Conscience vote

In a pastoral letter read Sunday in the churches of the archdiocese of Lingayen-Dagupan, Archbishop Socrates Villegas made a forceful argument for a conscience vote in the May 13 elections. Unlike his pastoral letter last December equating contraception with corruption, Sunday’s epistle used premises and reached conclusions which we could agree with almost entirely. There was only one, but significant, exception.

The letter is a useful if stringent guide to choosing candidates, but it made the headlines because of something unusual: a clear explanation of why the Catholic Church should not endorse candidates for election.

Villegas wrote: “When the Church ENDORSES CANDIDATES in political elections she always ends up a LOSER. The endorsed candidate may win in the votes but the Church never wins with him. In endorsing candidates, the Bride of Christ, the Church, tarnishes her spiritual mission with the stain of the mundane. The endorsed candidate might win but religion has been reduced to a political party; religion has been used for political gain and our spiritual mission has been compromised” (emphases as found in the copy published by the Catholic Bishops’ Conference of the Philippines website).

This is advice that Church-affiliated groups may not heed, precisely because they are not the Church itself; but will anyone be able to tell the difference between, say, the effort of several Catholic groups led by the El Shaddai charismatic renewal movement to promote the so-called White Vote and the advocacy of the diocese of Bacolod, which was the first to categorize senatorial candidates into “Team Buhay” and “Team Patay”?

Note that the first six candidates endorsed by the White Vote groups are exactly the first six (of nine) candidates identified by the diocese of Bacolod as opposed to the Responsible Parenthood and Reproductive Health Law—in other words, Team Buhay. Note also that Bishop Emeritus Teodoro Bacani, the spiritual adviser to El Shaddai, all but gave the game away during his homily last Saturday, at the weekly El Shaddai assembly where Brother Mike Velarde, the colorful founder of the movement, introduced the first six candidates. He said, “Kaming mga nasa altar, hindi kami puwedeng mag-endorso. Ibubulong na lang namin sa inyo.” (Those of us at the altar, we cannot endorse. We will just whisper [our endorsements] to you.)
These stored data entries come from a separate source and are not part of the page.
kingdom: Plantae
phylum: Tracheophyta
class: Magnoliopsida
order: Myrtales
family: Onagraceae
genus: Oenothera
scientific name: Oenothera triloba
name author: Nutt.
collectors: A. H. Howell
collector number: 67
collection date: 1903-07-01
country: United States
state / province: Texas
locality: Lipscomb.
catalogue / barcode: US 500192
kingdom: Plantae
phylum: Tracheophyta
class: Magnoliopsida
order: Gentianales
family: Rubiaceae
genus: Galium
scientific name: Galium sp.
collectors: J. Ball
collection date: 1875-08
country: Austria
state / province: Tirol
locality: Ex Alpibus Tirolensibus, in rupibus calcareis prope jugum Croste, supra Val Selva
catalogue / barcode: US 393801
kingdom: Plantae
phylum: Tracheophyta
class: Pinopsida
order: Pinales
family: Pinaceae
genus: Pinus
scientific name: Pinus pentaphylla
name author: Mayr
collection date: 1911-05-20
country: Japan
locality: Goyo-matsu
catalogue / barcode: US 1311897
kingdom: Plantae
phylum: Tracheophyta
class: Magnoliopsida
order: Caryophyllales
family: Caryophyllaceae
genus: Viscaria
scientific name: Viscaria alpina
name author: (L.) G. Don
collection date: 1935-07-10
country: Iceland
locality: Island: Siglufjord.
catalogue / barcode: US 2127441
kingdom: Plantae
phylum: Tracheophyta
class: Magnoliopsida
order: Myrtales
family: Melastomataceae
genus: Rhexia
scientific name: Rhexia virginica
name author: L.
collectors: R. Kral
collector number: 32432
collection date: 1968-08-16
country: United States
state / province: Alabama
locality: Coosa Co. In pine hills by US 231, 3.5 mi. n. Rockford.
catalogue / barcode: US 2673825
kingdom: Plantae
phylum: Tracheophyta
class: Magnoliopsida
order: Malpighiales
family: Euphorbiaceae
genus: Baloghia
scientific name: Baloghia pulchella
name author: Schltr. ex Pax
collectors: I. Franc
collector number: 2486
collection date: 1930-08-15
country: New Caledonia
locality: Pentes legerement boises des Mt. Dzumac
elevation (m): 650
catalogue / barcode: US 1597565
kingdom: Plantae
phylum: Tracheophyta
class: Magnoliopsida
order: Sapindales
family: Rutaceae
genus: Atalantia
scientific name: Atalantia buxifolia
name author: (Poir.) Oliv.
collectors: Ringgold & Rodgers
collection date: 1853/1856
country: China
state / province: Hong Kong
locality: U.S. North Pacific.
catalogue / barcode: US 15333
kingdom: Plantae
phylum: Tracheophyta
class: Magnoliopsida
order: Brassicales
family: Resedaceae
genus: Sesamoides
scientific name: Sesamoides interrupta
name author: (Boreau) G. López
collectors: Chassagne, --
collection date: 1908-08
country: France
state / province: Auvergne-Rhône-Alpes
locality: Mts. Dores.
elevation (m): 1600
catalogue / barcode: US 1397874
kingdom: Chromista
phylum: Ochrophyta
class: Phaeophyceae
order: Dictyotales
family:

It would have been something, a real advance in lay involvement in politics, if the White Vote produced a list of candidates that did not slavishly reflect the whispered views of the Catholic bishops. If, for example, El Shaddai and the other Catholic groups behind the White Vote used other criteria that faithful Catholics should also be using, then this lay initiative would have been truly welcome.

Archbishop Villegas’ 10th guideline for not voting for a particular candidate, for example: “The candidate has other members of the immediate family in government positions already.” This would have ruled out Rep. JV Ejercito from the White Vote Six, given that he is seeking to join his stepbrother in the Senate, or Rep. Cynthia Villar, given that her family controls Las Piñas.

How about the 7th guideline? “The candidate has been involved or linked to terrorism or the use of goons for self-protection within or outside the campaign period. Peace is the only way to peace.” This would have ruled out two more anointed members of the White Vote Six; both Senators Gringo Honasan and Antonio Trillanes IV had taken up arms against the very governmental system they now serve.

That Villegas’ pastoral letter is too strict, dare we say too Catholic, even for El Shaddai, may be gauged by the pragmatic Velarde’s assertion that the archbishop, the respected former rector of the Edsa Shrine, may have been misquoted.

The pastoral letter’s only major flaw, as far as we can tell, is the very first guideline Villegas proposes. “The candidate cannot declare a categorical and clear NO to divorce, abortion, euthanasia, total birth control and homosexual marriages or D.E.A.T.H issues. Pro-choice is

anti-life.” This is, unfortunately, mere sloganeering. In their day-to-day lives, Filipino Catholics struggle with the moral dilemmas these issues present. They are never black or white. Euthanasia, to offer only one example, may be the most Christian option for a family whose dying member wants to leave this vale of tears with dignity. Asking for a categorical position does not reflect that moral struggle.